» **AIM OF THE TASK**: Give the lines of the entries below as a JSON list of strings, one string per line and with blank lines omitted. Start at the first line and go on through the line containing "הגבוהים: שבדיה, שוויץ", both included.

» **DATA FOR THIS TASK**:
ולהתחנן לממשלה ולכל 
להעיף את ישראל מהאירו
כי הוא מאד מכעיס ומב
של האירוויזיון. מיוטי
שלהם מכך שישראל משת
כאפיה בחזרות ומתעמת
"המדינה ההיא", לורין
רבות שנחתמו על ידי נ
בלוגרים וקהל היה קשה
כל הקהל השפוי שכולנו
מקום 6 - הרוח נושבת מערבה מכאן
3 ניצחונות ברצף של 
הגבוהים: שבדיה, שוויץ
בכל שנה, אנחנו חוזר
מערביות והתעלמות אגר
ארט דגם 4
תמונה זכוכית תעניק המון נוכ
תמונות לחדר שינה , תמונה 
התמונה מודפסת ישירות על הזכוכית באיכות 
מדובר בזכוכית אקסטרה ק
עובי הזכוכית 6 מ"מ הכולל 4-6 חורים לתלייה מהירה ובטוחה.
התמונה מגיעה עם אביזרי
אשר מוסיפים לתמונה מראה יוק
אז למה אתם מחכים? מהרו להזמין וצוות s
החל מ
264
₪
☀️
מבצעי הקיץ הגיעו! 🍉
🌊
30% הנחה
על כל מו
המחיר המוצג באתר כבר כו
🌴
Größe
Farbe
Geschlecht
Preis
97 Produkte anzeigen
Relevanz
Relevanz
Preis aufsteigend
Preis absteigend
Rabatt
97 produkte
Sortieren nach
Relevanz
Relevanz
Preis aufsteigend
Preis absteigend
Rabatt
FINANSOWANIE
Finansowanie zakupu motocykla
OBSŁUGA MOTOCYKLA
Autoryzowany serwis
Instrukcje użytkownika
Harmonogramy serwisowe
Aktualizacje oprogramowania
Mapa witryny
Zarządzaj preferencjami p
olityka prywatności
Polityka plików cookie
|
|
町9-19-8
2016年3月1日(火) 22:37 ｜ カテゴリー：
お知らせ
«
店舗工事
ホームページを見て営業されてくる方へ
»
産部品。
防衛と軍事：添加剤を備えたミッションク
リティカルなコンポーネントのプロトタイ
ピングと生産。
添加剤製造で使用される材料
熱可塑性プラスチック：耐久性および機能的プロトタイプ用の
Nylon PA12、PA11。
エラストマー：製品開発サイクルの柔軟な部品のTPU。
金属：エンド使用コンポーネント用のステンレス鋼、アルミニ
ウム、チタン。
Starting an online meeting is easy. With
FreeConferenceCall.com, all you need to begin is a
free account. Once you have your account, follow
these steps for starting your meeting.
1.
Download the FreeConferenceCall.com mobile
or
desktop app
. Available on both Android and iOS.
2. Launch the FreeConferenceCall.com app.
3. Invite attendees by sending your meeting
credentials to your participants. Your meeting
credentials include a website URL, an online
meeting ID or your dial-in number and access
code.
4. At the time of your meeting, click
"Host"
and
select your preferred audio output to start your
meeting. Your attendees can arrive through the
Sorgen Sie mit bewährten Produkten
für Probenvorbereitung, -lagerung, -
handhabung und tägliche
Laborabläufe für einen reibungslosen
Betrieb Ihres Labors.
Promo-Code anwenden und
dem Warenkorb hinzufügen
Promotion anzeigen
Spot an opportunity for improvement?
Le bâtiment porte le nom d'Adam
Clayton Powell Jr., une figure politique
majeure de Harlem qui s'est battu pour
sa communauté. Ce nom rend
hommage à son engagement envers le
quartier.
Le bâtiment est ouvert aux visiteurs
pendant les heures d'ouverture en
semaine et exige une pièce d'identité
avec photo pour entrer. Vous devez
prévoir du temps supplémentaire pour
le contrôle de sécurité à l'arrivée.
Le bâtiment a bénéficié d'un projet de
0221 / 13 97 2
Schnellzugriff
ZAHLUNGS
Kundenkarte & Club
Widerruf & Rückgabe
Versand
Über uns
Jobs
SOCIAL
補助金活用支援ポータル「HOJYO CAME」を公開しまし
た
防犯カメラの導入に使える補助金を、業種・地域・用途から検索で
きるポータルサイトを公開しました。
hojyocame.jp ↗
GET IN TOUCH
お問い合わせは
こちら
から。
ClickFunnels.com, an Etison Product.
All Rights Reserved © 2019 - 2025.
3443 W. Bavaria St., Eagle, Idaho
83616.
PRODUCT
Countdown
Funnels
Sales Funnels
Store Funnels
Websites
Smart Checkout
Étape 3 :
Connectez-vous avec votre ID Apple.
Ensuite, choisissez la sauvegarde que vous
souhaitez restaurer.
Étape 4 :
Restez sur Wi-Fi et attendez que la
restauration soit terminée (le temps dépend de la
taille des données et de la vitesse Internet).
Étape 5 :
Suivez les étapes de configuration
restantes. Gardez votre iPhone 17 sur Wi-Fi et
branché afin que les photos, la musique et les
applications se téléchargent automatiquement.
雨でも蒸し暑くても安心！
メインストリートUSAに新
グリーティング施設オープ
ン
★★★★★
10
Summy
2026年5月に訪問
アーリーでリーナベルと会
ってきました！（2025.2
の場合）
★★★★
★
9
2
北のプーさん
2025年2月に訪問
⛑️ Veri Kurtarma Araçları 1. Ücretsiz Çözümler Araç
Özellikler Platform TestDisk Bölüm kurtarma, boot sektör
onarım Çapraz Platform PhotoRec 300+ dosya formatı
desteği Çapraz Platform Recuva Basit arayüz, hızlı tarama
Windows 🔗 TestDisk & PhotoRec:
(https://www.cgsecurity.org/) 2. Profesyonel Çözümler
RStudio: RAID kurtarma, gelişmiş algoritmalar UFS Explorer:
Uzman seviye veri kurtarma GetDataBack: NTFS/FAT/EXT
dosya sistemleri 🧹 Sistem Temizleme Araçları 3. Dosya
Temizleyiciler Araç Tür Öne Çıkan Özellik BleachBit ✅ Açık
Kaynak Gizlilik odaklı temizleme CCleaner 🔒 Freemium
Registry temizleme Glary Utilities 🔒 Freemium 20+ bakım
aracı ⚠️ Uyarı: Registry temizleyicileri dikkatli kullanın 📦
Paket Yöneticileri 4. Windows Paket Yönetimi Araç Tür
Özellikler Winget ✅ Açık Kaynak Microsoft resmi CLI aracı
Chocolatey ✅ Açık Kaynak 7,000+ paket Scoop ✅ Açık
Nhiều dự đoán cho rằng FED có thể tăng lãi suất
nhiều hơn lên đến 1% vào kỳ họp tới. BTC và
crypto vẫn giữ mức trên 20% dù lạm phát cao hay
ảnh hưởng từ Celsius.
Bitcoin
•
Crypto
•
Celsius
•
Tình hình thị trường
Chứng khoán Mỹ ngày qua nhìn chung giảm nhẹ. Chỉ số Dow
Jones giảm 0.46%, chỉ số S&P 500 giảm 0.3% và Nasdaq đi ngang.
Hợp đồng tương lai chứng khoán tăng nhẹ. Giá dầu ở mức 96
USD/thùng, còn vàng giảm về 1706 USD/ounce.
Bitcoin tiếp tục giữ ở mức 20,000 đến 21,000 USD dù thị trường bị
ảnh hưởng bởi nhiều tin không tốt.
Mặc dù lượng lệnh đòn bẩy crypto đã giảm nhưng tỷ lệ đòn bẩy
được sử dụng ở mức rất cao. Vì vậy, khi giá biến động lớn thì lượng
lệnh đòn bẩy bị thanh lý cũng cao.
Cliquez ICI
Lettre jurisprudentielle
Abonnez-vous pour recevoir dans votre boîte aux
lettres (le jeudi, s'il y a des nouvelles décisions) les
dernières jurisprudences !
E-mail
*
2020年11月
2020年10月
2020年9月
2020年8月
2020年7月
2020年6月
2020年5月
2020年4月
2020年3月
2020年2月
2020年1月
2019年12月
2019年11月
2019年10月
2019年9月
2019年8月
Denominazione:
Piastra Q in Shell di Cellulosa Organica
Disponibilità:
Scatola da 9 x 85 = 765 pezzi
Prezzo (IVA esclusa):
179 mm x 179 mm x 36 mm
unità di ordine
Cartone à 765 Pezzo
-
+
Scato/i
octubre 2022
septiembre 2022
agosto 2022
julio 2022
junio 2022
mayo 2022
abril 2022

» **REPLY**:
[
  "ולהתחנן לממשלה ולכל ",
  "להעיף את ישראל מהאירו",
  "כי הוא מאד מכעיס ומב",
  "של האירוויזיון. מיוטי",
  "שלהם מכך שישראל משת",
  "כאפיה בחזרות ומתעמת",
  "\"המדינה ההיא\", לורין",
  "רבות שנחתמו על ידי נ",
  "בלוגרים וקהל היה קשה",
  "כל הקהל השפוי שכולנו",
  "מקום 6 - הרוח נושבת מערבה מכאן",
  "3 ניצחונות ברצף של ",
  "הגבוהים: שבדיה, שוויץ"
]